Karate, Karaoke and other 'borrowed' words


Don’t you find our English language fascinating? The two words, karate and karaoke,  muddied up my thoughts as I woke this morning. Just had to Google them to find out more about their origin.

Karate is a martial art developed in the Ryukyu Islands in what is now Okinawa, Japan. It was developed partially from indigenous fighting methods called te (literally "hand"; Tii in Okinawan) and from Chinese kenpō. Karate is a striking art using punching, kicking, knee and elbow strikes, and open-handed techniques such as knife-hands. Grappling, locks, restraints, throws, and vital point strikes are taught in some styles.

Karaoke (portmanteau of Japanese kara "empty", and ōkesutora "orchestra") ( listen)) is a form of interactive entertainment or video game in which amateur singers sing along with recorded music (a music video) using a microphone and public address system.

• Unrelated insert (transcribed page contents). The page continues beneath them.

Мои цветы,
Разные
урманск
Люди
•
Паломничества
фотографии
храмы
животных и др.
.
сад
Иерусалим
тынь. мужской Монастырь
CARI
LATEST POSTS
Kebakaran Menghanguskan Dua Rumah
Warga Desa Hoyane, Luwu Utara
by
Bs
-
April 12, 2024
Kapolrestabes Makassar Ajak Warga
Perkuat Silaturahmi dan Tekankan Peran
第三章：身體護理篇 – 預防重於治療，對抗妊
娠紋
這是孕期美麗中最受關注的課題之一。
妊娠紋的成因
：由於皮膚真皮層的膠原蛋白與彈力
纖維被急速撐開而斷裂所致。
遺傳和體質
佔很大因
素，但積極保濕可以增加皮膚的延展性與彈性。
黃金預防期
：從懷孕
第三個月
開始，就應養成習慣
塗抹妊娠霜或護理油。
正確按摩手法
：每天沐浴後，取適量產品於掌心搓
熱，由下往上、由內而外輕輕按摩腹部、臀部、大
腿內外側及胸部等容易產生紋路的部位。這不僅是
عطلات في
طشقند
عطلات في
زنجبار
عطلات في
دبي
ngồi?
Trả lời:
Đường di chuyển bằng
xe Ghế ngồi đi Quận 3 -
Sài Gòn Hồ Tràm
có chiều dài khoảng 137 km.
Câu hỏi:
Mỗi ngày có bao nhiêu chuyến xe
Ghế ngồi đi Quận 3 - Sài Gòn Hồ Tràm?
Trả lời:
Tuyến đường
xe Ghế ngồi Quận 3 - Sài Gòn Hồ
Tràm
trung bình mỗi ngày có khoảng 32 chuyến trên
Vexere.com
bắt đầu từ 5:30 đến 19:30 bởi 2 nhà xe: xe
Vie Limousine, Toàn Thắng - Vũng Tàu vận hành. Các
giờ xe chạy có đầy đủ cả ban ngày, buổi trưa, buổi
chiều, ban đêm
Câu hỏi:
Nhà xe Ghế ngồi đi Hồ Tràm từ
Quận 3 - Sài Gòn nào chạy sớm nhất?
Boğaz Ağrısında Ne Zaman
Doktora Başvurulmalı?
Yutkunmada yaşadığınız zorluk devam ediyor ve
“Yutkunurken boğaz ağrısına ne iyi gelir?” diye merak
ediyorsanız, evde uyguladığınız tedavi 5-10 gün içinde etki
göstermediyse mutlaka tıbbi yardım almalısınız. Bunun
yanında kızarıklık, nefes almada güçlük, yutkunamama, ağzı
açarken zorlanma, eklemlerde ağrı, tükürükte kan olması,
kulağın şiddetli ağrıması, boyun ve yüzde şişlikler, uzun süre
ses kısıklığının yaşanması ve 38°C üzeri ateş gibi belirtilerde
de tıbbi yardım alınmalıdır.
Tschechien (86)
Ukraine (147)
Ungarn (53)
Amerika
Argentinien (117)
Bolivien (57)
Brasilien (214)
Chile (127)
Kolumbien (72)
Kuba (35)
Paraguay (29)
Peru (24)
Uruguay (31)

What amuses me is that they are both imports from the Japanese even though they refer to two totally different activities. Both are fairly recent additions to our usage of them as English words. Can you think of other Japanese words we’ve started using as English.

Have you ever stopped to think of where some of the words we use on a regular basis come from? One of my novels, The Red Feather (WIP), has a character who is a French law officer working in England. Every so often when he speaks, I decided to throw in a word in French rather than English to help emphasize the reader’s perception of his character. Even though my first language as a child was French, I felt the need to acquire a French/English dictionary to verify the accuracy of the French words I’d incorporated into his dialog.

Interesting to note our language is compiled of ‘borrowed’ words. Many words we take for granted began life in another language. English is now considered an international language with its words originating from a myriad of languages.  

One of the reference books on my shelf is English Through The Ages. The book organizes its content in time periods based on when a word came into common usage. It finally resolves that age-old question: which came first? The chicken or the egg? According to this source, Chicken came first; it entered the English language before A. D. 950. The Johnny-come-lately egg didn’t show up until sometime before 1340.